Work instructions: Output every record verbatim, and omit each picture.

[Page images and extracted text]
######

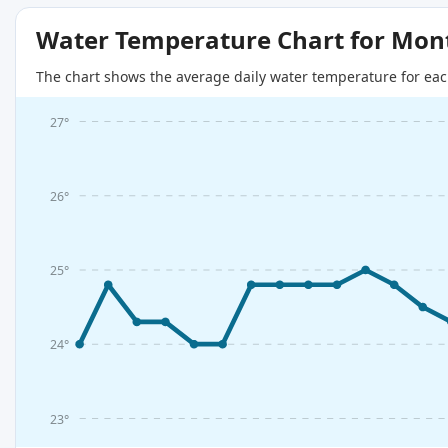
Water Temperature Chart for Mon
The chart shows the average daily water temperature for eac
27°
26°
25°
24°
23°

######

Task output:
Water Temperature Chart for Mon
The chart shows the average daily water temperature for eac
27°
26°
25°
24°
23°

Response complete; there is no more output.